• Passage provided:
##########

Objectives 1. To understand the characteristics of bacteria 2. To observe antibiotic resistance 3. To understand how DNA sequences are used to identify species
The first objective will be addressed through observing the nutrient agar and agar + tetracycline plates that were made in the previous lab, and counting the colonies formed on the plates. The second objective will be addressed through observing and comparing the agar + tetracycline plates to the nutrient agar plates; tetracycline plates with growth indicate antibiotic resistance. The third objective will be addressed through PCR of antibiotic resistant bacteria and nutrient agar bacteria to amplify the rRNA gene to observe the gene sequence.
Quantifying and Observing Microorganisms 1. count/estimate the number of colonies on each plate 2. convert number of colonies using conversion factor in Table 1 to determine number of colonies per ml of solution
Antibiotic Resistance 1. Note which tetracycline plates had growth, which would indicate antibiotic resistance
Bacteria Cell Morphology Observations 1. Take a sample of bacteria from two plates of nutrient agar and two plates of agar + tetracycline 2. Make a wet mount sample of each by mixing sample with a drop of water 3. Observe wet mount sample under 10x objective and then 40x objective 4. Note cell shapes, characteristics 5. Prepare a slide for gram stain by making a wet mount but letting it air dry before use 6. Heat fix slide over a flame three times 7. Cover slide in crystal violet for 1 minute. Rinse. 8. Cover slide in Gram's iodine mordant for 1 minute. Rinse. 9. Decolorize slide in 95% alcohol for 10-20 seconds. Rinse. 10. Cover slide with safranin stain for 20-30 seconds. Rinse. 11. Dab excess water with paper towel 12. Observe slide under low objective and then 40x.
Start PCR Prep for DNA Sequence ID 1. Add colony of bacteria from plate to 100 µl water in a test tube 2. Incubate at 100 degrees C for 10 minutes and then place in centrifuge 3. Use 5 µl supernatant for PCR
-Appearance or smell of Hay Infusion Culture might vary week to week depending on the growth of bacteria in the jar.
-Colonies in plates without antibiotic have more growth, colonies in plates with antibiotic have less growth but still significant. Have large fungi growth on one of the tetracycline plates.

##########

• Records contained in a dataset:
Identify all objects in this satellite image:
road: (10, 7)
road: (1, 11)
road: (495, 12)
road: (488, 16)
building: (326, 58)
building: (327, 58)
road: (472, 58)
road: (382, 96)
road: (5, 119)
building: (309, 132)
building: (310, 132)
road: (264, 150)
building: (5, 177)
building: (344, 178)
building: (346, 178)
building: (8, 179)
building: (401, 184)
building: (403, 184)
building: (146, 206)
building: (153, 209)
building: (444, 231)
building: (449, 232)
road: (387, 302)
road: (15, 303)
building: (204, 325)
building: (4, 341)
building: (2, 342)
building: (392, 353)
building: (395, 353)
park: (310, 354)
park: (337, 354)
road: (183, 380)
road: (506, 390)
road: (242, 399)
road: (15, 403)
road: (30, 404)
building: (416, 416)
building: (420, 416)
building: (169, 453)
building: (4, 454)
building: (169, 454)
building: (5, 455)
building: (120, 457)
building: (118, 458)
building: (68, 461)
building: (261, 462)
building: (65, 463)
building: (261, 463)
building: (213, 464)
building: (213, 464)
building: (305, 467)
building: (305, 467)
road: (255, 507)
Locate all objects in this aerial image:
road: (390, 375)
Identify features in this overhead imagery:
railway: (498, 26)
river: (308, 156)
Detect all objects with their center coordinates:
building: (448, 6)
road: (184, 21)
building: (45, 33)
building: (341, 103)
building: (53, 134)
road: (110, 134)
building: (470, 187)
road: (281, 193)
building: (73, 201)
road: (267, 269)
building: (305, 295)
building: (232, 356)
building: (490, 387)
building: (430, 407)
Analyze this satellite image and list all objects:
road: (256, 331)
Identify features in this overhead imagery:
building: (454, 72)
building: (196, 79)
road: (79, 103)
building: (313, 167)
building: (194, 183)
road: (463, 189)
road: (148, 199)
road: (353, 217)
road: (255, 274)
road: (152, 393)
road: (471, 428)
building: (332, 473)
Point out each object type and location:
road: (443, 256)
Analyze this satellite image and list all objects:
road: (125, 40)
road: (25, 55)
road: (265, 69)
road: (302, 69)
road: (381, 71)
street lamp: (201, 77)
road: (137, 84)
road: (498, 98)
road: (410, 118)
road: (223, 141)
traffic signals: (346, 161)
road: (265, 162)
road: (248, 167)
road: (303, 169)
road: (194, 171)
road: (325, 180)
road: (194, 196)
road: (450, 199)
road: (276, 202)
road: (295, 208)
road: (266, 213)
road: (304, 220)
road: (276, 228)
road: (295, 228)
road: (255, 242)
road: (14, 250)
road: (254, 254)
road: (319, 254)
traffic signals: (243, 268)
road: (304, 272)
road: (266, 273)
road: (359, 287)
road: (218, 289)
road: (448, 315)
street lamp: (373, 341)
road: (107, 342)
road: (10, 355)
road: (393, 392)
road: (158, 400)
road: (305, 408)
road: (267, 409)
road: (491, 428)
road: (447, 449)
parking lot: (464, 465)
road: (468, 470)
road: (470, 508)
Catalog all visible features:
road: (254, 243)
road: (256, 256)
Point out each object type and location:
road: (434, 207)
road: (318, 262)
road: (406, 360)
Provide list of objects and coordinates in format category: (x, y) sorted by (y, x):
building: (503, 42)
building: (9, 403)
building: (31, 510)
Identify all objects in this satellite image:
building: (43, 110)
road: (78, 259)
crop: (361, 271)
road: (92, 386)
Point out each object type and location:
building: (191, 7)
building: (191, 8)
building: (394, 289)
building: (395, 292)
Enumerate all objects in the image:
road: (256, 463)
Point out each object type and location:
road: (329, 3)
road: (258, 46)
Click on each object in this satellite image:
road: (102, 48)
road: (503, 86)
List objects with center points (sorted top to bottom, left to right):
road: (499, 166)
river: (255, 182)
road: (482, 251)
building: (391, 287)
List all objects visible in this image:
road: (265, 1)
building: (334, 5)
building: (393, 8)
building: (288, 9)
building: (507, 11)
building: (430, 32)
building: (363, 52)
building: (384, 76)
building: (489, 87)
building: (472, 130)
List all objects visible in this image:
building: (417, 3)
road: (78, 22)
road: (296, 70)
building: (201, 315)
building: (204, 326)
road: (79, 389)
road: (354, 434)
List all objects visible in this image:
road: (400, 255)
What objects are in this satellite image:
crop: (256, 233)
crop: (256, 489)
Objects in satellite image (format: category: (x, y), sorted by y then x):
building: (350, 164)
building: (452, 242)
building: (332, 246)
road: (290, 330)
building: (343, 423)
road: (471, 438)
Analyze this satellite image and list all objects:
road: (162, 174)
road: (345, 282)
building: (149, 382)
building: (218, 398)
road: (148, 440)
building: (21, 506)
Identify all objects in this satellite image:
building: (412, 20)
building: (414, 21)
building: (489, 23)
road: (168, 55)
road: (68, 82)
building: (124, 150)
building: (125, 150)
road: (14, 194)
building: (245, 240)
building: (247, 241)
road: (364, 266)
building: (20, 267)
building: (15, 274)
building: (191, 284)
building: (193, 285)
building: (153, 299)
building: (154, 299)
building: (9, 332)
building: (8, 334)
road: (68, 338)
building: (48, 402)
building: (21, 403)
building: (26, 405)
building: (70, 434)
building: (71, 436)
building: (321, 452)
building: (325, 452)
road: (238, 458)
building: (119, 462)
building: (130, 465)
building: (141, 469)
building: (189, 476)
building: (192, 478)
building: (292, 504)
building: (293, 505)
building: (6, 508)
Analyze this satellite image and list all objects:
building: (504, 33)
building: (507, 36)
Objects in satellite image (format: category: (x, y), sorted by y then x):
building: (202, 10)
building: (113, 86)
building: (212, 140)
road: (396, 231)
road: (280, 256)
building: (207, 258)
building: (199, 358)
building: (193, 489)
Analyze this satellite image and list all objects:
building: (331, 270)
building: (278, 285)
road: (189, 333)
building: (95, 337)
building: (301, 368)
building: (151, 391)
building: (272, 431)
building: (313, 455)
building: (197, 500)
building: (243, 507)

##########

• Goal of the exercise: List every objective stated at the start of the lab procedure.

• Completed exercise:
1. To understand the characteristics of bacteria
2. To observe antibiotic resistance
3. To understand how DNA sequences are used to identify species